Africa is the world’s youngest continent, with 60 percent of its population under the age of 25. It is also the richest in natural resources, with 30 percent of the world’s mineral reserves and 65 percent of its arable land. Yet it remains the least developed continent on almost every index, from GDP per capita to healthcare, education and infrastructure.
It’s complicated and has to do with history. Colonialism destroyed local systems of governance, drew borders that had no basis in reality, and set up economies intended solely for the benefit of Europe. Many African states inherited weak institutions at independence, and were immediately faced with Cold War proxy conflicts, debt burdens, and the challenge of nation-building across diverse ethnic groups.
The result has been a pattern of instability: civil wars in Liberia, Sierra Leone, Rwanda and Sudan. Military coups in Mali, Burkina Faso, Niger and Guinea. Election rigging, corruption, and poor rule of law in many countries. Banditry and insurgency in Sahel and North-East Nigeria. These are not theoretical problems. They have consequences, on economic development, on migration, and on how Africans are perceived at home and abroad.
South Africa has not been spared. It has a highly developed infrastructure and democratic institutions, but suffers from inequality, unemployment above 30 percent and high violent crime rates. In this environment, foreigners often become scapegoats. They are blamed for taking jobs, running illegal businesses without permits and fuelling crime. The story is well known: when institutions cannot provide economic opportunity, the blame is cast on the outsider.
Botha’s argument, and the uncomfortable question it raises today, is about institutions at its core. Governance is not only about elections. It is about creating systems that protect property rights, enforce contracts, provide public goods and services, and hold leaders accountable. It is about a culture where the rule of law transcends tribal loyalty, where constitutional authority is respected and where citizens feel safe and included.

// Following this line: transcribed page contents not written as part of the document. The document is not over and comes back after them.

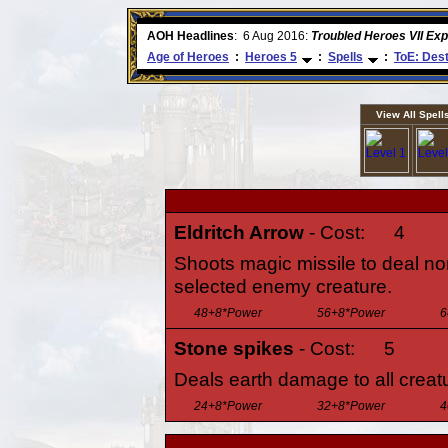
ore
AOH Headlines
:
6 Aug 2016:
Troubled Heroes VII Ex
Age of Heroes
:
Heroes 5
:
Spells
:
ToE: Dest
View All Spell
Eldritch Arrow
- Cost:
4
Shoots magic missile to deal n
selected enemy creature.
48+8*Power
56+8*Power
6
Stone spikes
- Cost:
5
Deals earth damage to all creatu
24+8*Power
32+8*Power
4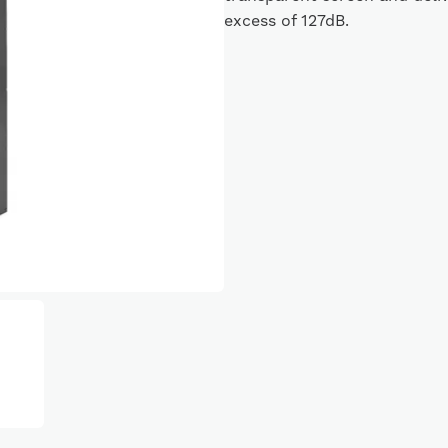
excess of 127dB.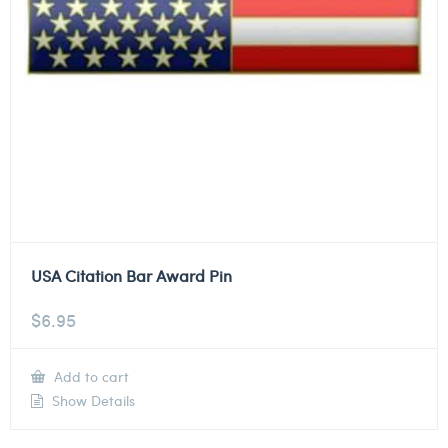
USA Citation Bar Award Pin
$
6.95
Add to cart
Show Details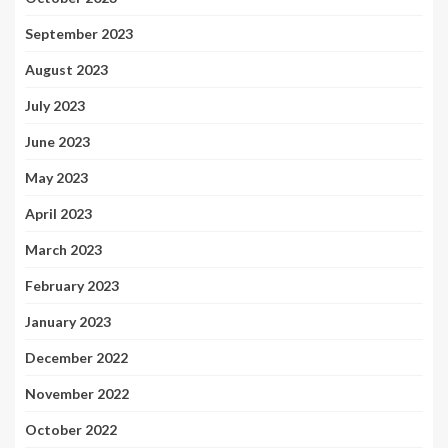
September 2023
August 2023
July 2023
June 2023
May 2023
April 2023
March 2023
February 2023
January 2023
December 2022
November 2022
October 2022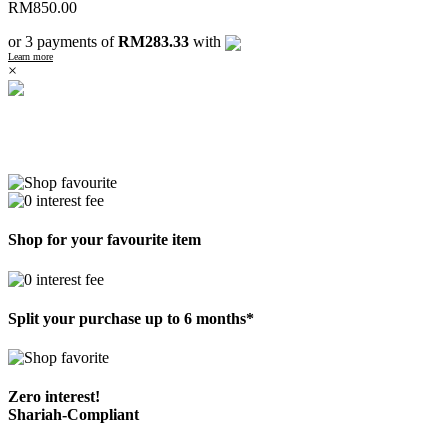
RM
850.00
or 3 payments of
RM283.33
with
Learn more
×
Shop for your favourite item
Split your purchase up to 6 months*
Zero interest!
Shariah-Compliant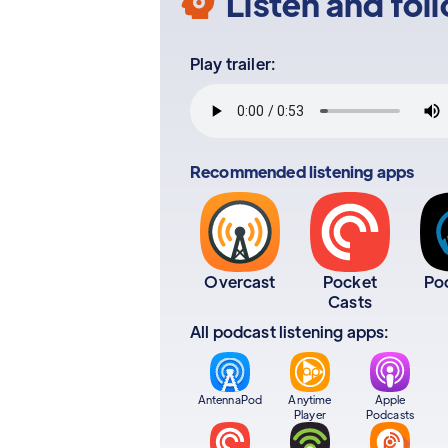
Listen and fol
Play trailer:
Recommended listening apps
Overcast
Pocket
Po
Casts
All podcast listening apps:
AntennaPod
Anytime
Apple
Player
Podcasts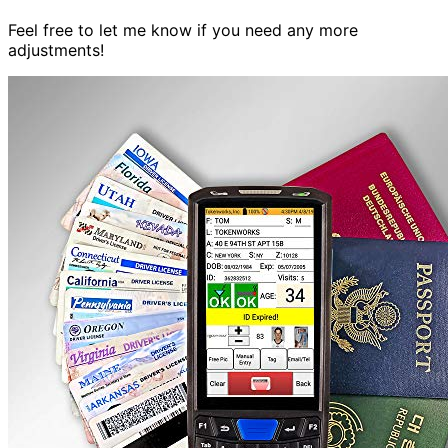
Feel free to let me know if you need any more
adjustments!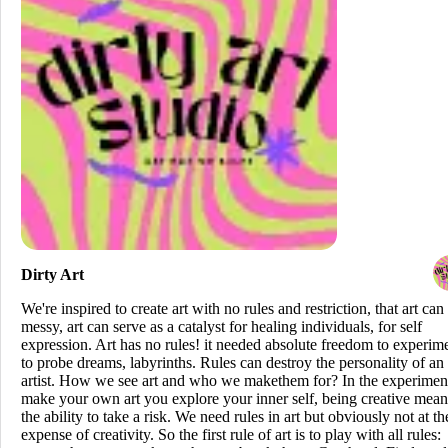
Dirty Art
We're inspired to create art with no rules and restriction, that art can
messy, art can serve as a catalyst for healing individuals, for self
expression. Art has no rules! it needed absolute freedom to experim
to probe dreams, labyrinths. Rules can destroy the personality of an
artist. How we see art and who we makethem for? In the experimen
make your own art you explore your inner self, being creative mean
the ability to take a risk. We need rules in art but obviously not at th
expense of creativity. So the first rule of art is to play with all rules: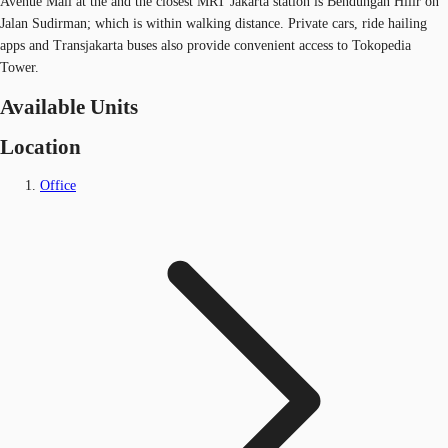
Avenue Mall at the and the closest MRT Jakarta station is Bendungan Hilir on
Jalan Sudirman; which is within walking distance. Private cars, ride hailing
apps and Transjakarta buses also provide convenient access to Tokopedia
Tower.
Available Units
Location
Office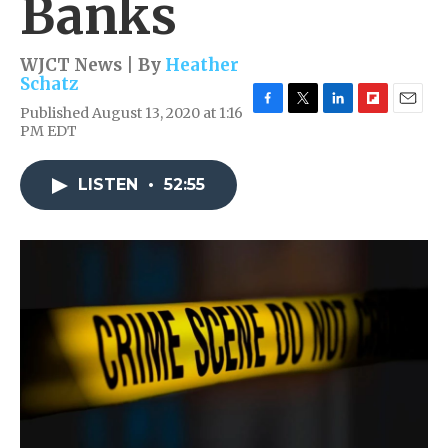
Banks
WJCT News | By
Heather
Schatz
Published August 13, 2020 at 1:16
F
T
L
F
E
PM EDT
a
w
i
l
m
c
i
n
i
a
e
t
k
p
i
LISTEN
•
52:55
b
t
e
b
l
o
e
d
o
o
r
I
a
k
n
r
d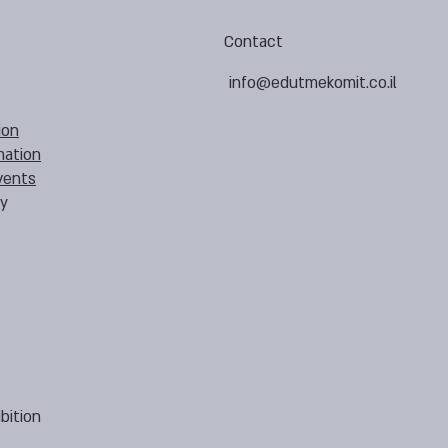
Contact
info@edutmekomit.co.il
ion
mation
vents
cy
bition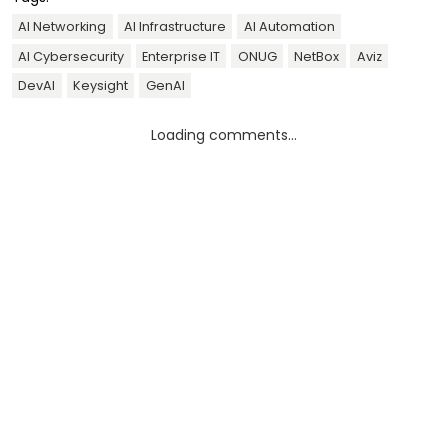
AI Networking
AI Infrastructure
AI Automation
AI Cybersecurity
Enterprise IT
ONUG
NetBox
Aviz
DevAI
Keysight
GenAI
Loading comments...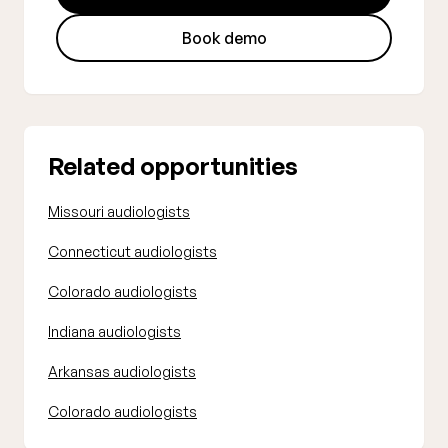
Book demo
Related opportunities
Missouri audiologists
Connecticut audiologists
Colorado audiologists
Indiana audiologists
Arkansas audiologists
Colorado audiologists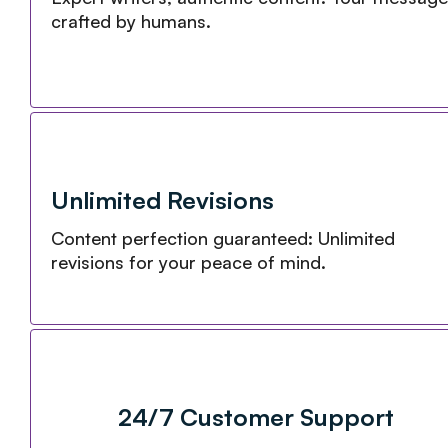
crafted by humans.
Unlimited Revisions
Content perfection guaranteed: Unlimited
revisions for your peace of mind.
24/7 Customer Support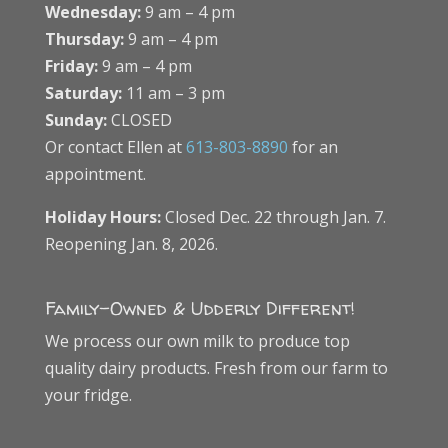
Wednesday:
9 am – 4 pm
Thursday:
9 am – 4 pm
Friday:
9 am – 4 pm
Saturday:
11 am – 3 pm
Sunday:
CLOSED
Or contact Ellen at
613-803-8890
for an
appointment.
Holiday Hours:
Closed Dec. 22 through Jan. 7.
Reopening Jan. 8, 2026.
Family-Owned & Udderly Different!
We process our own milk to produce top
quality dairy products. Fresh from our farm to
your fridge.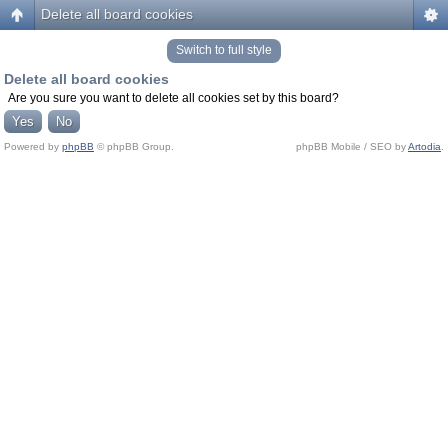
Delete all board cookies
Switch to full style
Delete all board cookies
Are you sure you want to delete all cookies set by this board?
Powered by
phpBB
© phpBB Group.
phpBB Mobile / SEO by
Artodia
.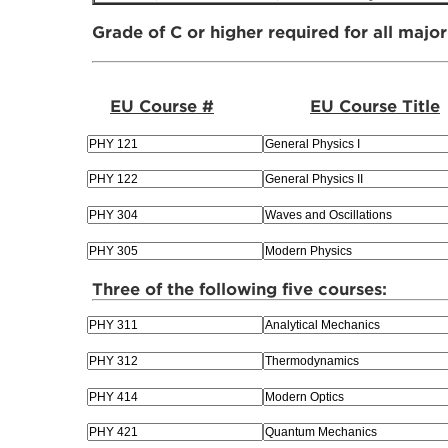
Grade of C or higher required for all majo
EU Course #
EU Course Title
Three of the following five courses: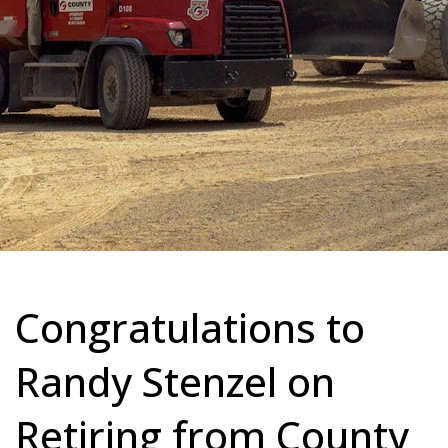
Congratulations to
Randy Stenzel on
Retiring from County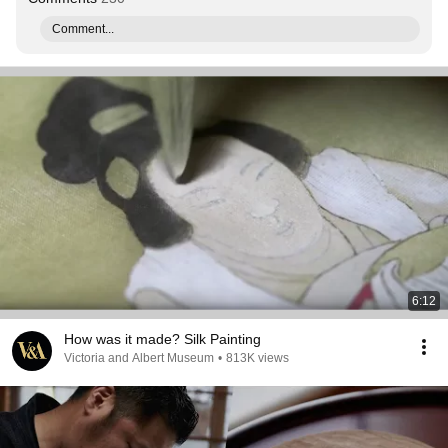
Comment...
6:12
How was it made? Silk Painting
Victoria and Albert Museum
•
813K views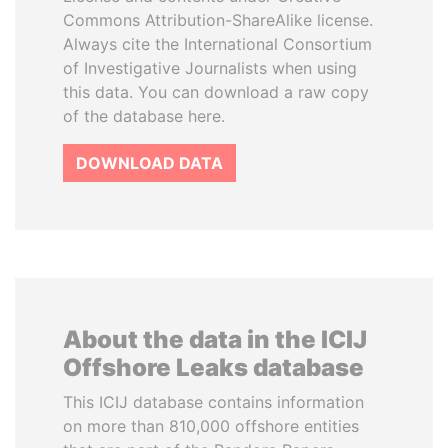
Commons Attribution-ShareAlike license.
Always cite the International Consortium
of Investigative Journalists when using
this data. You can download a raw copy
of the database here.
DOWNLOAD DATA
About the data in the ICIJ
Offshore Leaks database
This ICIJ database contains information
on more than 810,000 offshore entities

Those institutions remain weak in many African countries. Courts are slow, or compromised. Police are underfunded and often viewed as predatory. Civil Service is politicised. Corruption is ubiquitous. “Where the state fails to provide security and economic opportunity, informal power structures, ethnic militias, vigilante groups, and criminal gangs will step into the breach.
South Africa’s xenophobic attacks show the same deficit. The state has been slow to bring the perpetrators to justice. And at times political leaders have used anti-foreigner rhetoric for political gain. Communities don’t feel law enforcement is protecting them, and they take justice into their own hands. This results in a breakdown of social order that is analogous to the instability seen elsewhere on the continent.
To ask this question is not to endorse Botha’s racism. His worldview was one of white supremacy, of domination by any means necessary. History has proved him wrong in the most basic sense: Black Africans have ruled themselves since independence, creating nations, universities, businesses, and cultural institutions. Botswana, Rwanda, Ghana and Mauritius have demonstrated that it is possible to have stable governance and economic growth in an African setting.
But it is also true that self-government has not brought the prosperity and unity that the early independence leaders such as Kwame Nkrumah, Julius Nyerere and Patrice Lumumba envisaged. Instead, many African states are caught in cycles of conflict and underdevelopment. The African Union’s Agenda 2063 talks of a “peaceful and prosperous Africa,” but the reality on the ground is often different.
South Africa’s xenophobic attacks spark a tough discussion. And if Africans can’t protect other Africans in their own countries, what does that say of the project of African unity? If economic competition among Africans results in violence instead of cooperation, how can the continent achieve meaningful integration under the African Continental Free Trade Area?
Botha’s statement was intended to deny Africans agency. The right response is not to embrace it, but to confront the failures that lend it superficial resonance. That means African governments need to do more to strengthen institutions, protect migrants and address the economic grievances that fuel xenophobia. It means civil society has to challenge hate speech and promote a culture of tolerance. It means citizens must hold leaders accountable for providing governance that works.
It means too, resisting the temptation to generalize. The attacks in South Africa do not reflect the views of all South Africans. Many South Africans condemned the violence, offered shelter to foreign nationals and called for solidarity. In the same way, not all of Africa’s 54 countries are plagued by governance problems. There are islands of stability and progress which offer a counter-narrative.
The real danger is silence, a refusal to acknowledge that something is broken. Africa cannot afford to normalize dysfunction or dismiss criticism as neo-colonialism. With self-determination comes responsibility: the responsibility to build societies that are just, safe and prosperous for all who live within them, regardless of nationality.
Pieter Willem Botha’s words were biased and aimed at continuing oppression. They should be thrown out as a rationale for racial exclusion. But the recurring xenophobic violence in South Africa, and the wider governance challenges across the continent, require some honest reflection.
The path forward lies not in proving Botha right, but in proving him wrong with action. That means building institutions that work, economies that create opportunity, and societies that uphold the dignity of every person, African or otherwise. Until then, the question of Africa’s ability to govern itself will remain open, not because of race, but because of the work of state-building that remains to be done.
Africa’s renaissance will not be achieved by ignoring its problems. It will come from confronting them, learning from them, and vowing to do better. That is the only answer befitting the future of the continent.